After the death of Tony Hulman in 1977, his widow Mary F. Hulman (Mari's mother) was named the chairperson of the board of directors of the Indianapolis Motor Speedway and Hulman & Co., the family's primary business. Mari Hulman George was named to the position of vice president and board member. When Mary F. Hulman's health began to decline, she retired and was named chairman emeritus, a position she held until her death in 1998. The chairmanship of the companies was passed to Mari Hulman George in 1988. Mari Hulman George held those positions until the summer of 2016. Shortly after the 2016 Indianapolis 500, Mari was facing declining health and was elected chairman emeritus of the family companies. At that same time, her son Tony George was elevated to the chairman position.

Like her father and mother before her, from 1997 to 2015 Mari officially started the Indianapolis 500 and Brickyard 400 races with the famous starting command, "(Ladies and) Gentlemen, start your engines!" In 2014, she was joined by Jim Nabors, and for the 100th running of the Indianapolis 500 in 2016, she was joined by the entire Hulman/George family. Mari had also given the command as a substitute for her mother in 1981.

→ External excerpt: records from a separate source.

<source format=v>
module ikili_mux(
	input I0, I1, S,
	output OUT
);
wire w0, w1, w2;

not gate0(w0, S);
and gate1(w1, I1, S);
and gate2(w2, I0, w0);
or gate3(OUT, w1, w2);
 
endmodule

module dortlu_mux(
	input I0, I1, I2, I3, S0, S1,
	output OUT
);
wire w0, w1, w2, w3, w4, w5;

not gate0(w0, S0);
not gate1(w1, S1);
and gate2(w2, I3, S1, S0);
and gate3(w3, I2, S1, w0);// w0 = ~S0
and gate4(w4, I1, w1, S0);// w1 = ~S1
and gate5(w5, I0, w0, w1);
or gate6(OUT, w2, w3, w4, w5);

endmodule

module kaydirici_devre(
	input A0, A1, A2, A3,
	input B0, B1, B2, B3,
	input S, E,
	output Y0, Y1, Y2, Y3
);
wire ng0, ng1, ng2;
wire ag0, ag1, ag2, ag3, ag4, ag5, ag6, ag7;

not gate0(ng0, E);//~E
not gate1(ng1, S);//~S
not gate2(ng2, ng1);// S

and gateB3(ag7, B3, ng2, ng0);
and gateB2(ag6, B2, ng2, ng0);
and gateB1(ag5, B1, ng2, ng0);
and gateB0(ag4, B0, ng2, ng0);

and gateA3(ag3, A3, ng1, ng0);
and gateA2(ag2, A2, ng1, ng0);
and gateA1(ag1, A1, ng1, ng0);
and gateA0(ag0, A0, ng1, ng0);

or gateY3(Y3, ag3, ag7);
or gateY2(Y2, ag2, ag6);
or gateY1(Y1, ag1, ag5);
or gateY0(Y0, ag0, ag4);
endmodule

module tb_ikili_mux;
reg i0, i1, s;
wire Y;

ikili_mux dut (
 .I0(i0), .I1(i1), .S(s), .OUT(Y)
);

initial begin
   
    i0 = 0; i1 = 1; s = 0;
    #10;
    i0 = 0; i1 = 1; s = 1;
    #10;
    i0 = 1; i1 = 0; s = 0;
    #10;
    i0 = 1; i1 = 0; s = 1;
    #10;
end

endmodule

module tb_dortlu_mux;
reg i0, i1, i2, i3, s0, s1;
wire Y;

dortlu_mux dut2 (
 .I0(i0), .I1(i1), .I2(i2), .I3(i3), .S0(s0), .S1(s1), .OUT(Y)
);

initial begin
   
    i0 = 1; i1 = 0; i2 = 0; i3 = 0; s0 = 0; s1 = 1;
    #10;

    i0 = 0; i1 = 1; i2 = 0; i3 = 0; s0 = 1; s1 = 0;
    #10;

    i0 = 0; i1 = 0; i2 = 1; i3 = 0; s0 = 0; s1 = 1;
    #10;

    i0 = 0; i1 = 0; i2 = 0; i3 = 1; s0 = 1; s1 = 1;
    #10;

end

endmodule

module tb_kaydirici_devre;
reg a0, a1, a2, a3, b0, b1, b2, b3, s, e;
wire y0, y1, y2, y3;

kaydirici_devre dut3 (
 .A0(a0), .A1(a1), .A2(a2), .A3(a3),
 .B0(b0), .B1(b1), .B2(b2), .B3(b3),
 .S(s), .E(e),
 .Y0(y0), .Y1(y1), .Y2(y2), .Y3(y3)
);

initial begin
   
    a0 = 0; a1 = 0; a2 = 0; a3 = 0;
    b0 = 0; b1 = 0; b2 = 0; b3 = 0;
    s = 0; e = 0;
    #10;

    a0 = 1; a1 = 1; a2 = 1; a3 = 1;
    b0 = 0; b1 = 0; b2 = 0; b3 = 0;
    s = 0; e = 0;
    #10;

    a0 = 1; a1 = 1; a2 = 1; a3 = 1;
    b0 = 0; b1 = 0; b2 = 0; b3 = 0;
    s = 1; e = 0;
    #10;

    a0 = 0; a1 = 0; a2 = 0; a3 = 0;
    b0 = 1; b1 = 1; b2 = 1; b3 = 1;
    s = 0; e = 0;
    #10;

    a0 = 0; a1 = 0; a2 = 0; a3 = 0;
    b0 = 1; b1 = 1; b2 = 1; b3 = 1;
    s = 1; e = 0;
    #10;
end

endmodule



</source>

==Philanthropist and lover of animals==
Like her parents, Mari Hulman George is well known throughout Indiana for her generosity to institutions of higher learning, with her alma mater, St. Mary-of-the-Woods College in Saint Mary-of-the-Woods, Indiana among the top beneficiaries. The college maintains the Mari Hulman George School of Equine Studies, founded in part due to her love of horses.

In 2001, the Indiana Department of Homeland Security renamed their search-and-rescue training area at Camp Atterbury the Mari Hulman George Search and Rescue Training Center, in recognition of her contributions to the care of animals displaced and otherwise affected by disasters. She has also been active in the rescue and adoption of racing greyhounds.